··· Provided material
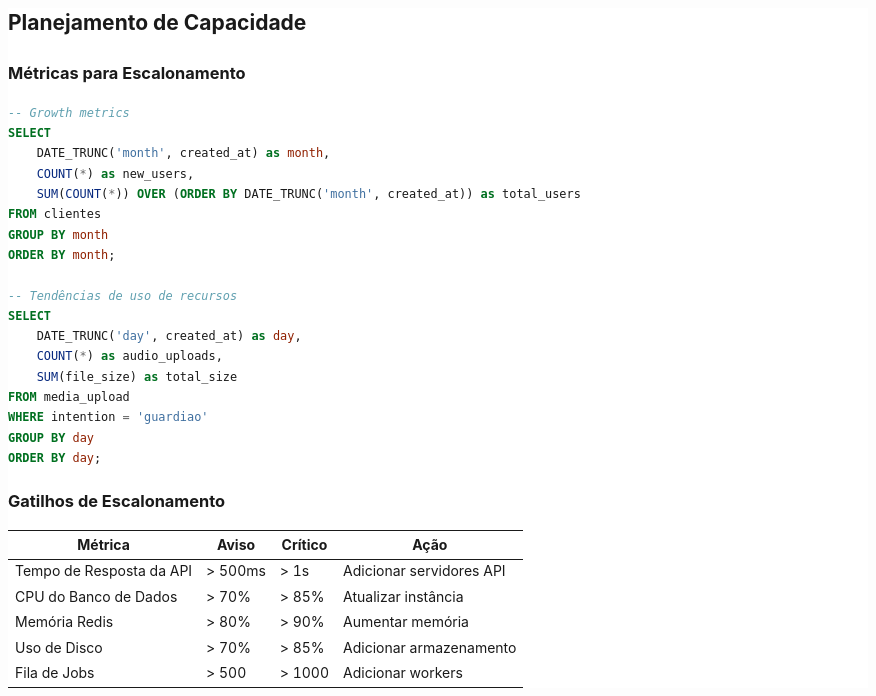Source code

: ## Planejamento de Capacidade

### Métricas para Escalonamento

```sql
-- Growth metrics
SELECT 
    DATE_TRUNC('month', created_at) as month,
    COUNT(*) as new_users,
    SUM(COUNT(*)) OVER (ORDER BY DATE_TRUNC('month', created_at)) as total_users
FROM clientes
GROUP BY month
ORDER BY month;

-- Tendências de uso de recursos
SELECT 
    DATE_TRUNC('day', created_at) as day,
    COUNT(*) as audio_uploads,
    SUM(file_size) as total_size
FROM media_upload
WHERE intention = 'guardiao'
GROUP BY day
ORDER BY day;
```

### Gatilhos de Escalonamento

| Métrica | Aviso | Crítico | Ação |
|---------|-------|---------|------|
| Tempo de Resposta da API | > 500ms | > 1s | Adicionar servidores API |
| CPU do Banco de Dados | > 70% | > 85% | Atualizar instância |
| Memória Redis | > 80% | > 90% | Aumentar memória |
| Uso de Disco | > 70% | > 85% | Adicionar armazenamento |
| Fila de Jobs | > 500 | > 1000 | Adicionar workers |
······
Apart from the pictures, every line of the data above should be given again exactly.

Source code

: ## Planejamento de Capacidade

### Métricas para Escalonamento

```sql
-- Growth metrics
SELECT 
    DATE_TRUNC('month', created_at) as month,
    COUNT(*) as new_users,
    SUM(COUNT(*)) OVER (ORDER BY DATE_TRUNC('month', created_at)) as total_users
FROM clientes
GROUP BY month
ORDER BY month;

-- Tendências de uso de recursos
SELECT 
    DATE_TRUNC('day', created_at) as day,
    COUNT(*) as audio_uploads,
    SUM(file_size) as total_size
FROM media_upload
WHERE intention = 'guardiao'
GROUP BY day
ORDER BY day;
```

### Gatilhos de Escalonamento

| Métrica | Aviso | Crítico | Ação |
|---------|-------|---------|------|
| Tempo de Resposta da API | > 500ms | > 1s | Adicionar servidores API |
| CPU do Banco de Dados | > 70% | > 85% | Atualizar instância |
| Memória Redis | > 80% | > 90% | Aumentar memória |
| Uso de Disco | > 70% | > 85% | Adicionar armazenamento |
| Fila de Jobs | > 500 | > 1000 | Adicionar workers |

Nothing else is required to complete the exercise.